I'm having some trouble understanding the difference between caller and callee saved registers and when to use what.
I am using the MSP430 :
procedure:
mov.w #0,R7
mov.w #0,R6
add.w R6,R7
inc.w R6
cmp.w R12,R6
jl l$loop
mov.w R7,R12
ret
the above code is a callee and was used in a textbook example so it follows the convention. R6 and R7 are callee saved and R12 is caller saved. My understanding is that the callee saved regs aren't "global" in the sense that changing its value in a procedure will not affect it's value outside the procedure. This is why you have to save a new value into the callee reg at the beginning.
R12, the caller saved is "global", for lack of better words. What the procedure does has a lasting effect on R12 after the call.
Is my understanding correct? Am I missing other things?
Caller-saved registers (AKA volatile registers, or call-clobbered) are used to hold temporary quantities that need not be preserved across calls.
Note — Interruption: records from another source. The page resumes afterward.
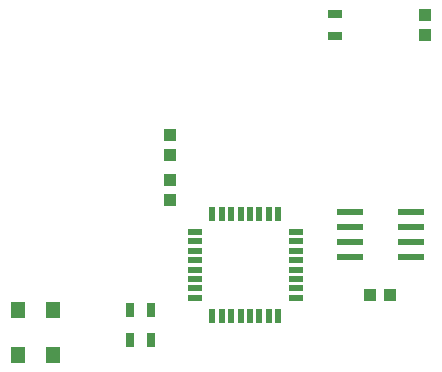
<source format=gtp>
G75*
G70*
%OFA0B0*%
%FSLAX24Y24*%
%IPPOS*%
%LPD*%
%AMOC8*
5,1,8,0,0,1.08239X$1,22.5*
%
%ADD10R,0.0866X0.0236*%
%ADD11R,0.0220X0.0500*%
%ADD12R,0.0500X0.0220*%
%ADD13R,0.0472X0.0551*%
%ADD14R,0.0472X0.0315*%
%ADD15R,0.0315X0.0472*%
%ADD16R,0.0394X0.0433*%
%ADD17R,0.0433X0.0394*%
D10*
X012537Y006932D03*
X012537Y007432D03*
X012537Y007932D03*
X012537Y008432D03*
X014585Y008432D03*
X014585Y007932D03*
X014585Y007432D03*
X014585Y006932D03*
D11*
X010163Y008372D03*
X009849Y008372D03*
X009534Y008372D03*
X009219Y008372D03*
X008904Y008372D03*
X008589Y008372D03*
X008274Y008372D03*
X007959Y008372D03*
X007959Y004992D03*
X008274Y004992D03*
X008589Y004992D03*
X008904Y004992D03*
X009219Y004992D03*
X009534Y004992D03*
X009849Y004992D03*
X010163Y004992D03*
D12*
X010751Y005579D03*
X010751Y005894D03*
X010751Y006209D03*
X010751Y006524D03*
X010751Y006839D03*
X010751Y007154D03*
X010751Y007469D03*
X010751Y007784D03*
X007371Y007784D03*
X007371Y007469D03*
X007371Y007154D03*
X007371Y006839D03*
X007371Y006524D03*
X007371Y006209D03*
X007371Y005894D03*
X007371Y005579D03*
D13*
X001471Y003682D03*
X002652Y003682D03*
X002652Y005182D03*
X001471Y005182D03*
D14*
X012061Y014327D03*
X012061Y015036D03*
D15*
X005915Y005182D03*
X005207Y005182D03*
X005207Y004182D03*
X005915Y004182D03*
D16*
X006561Y008847D03*
X006561Y009516D03*
X006561Y010347D03*
X006561Y011016D03*
X015061Y014347D03*
X015061Y015016D03*
D17*
X013896Y005682D03*
X013226Y005682D03*
M02*

</source>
For that reason, it is the caller's responsibility to push these registers onto the stack or copy them somewhere else if it wants to restore this value after a procedure call.
It's normal to let a call
destroy temporary values in these registers, though.
Callee-saved registers (AKA non-volatile registers, or call-preserved) are used to hold long-lived values that should be preserved across calls.
When the caller makes a procedure call, it can expect that those registers will hold the same value after the callee returns, making it the responsibility of the callee to save them and restore them before returning to the caller. Or to not touch them.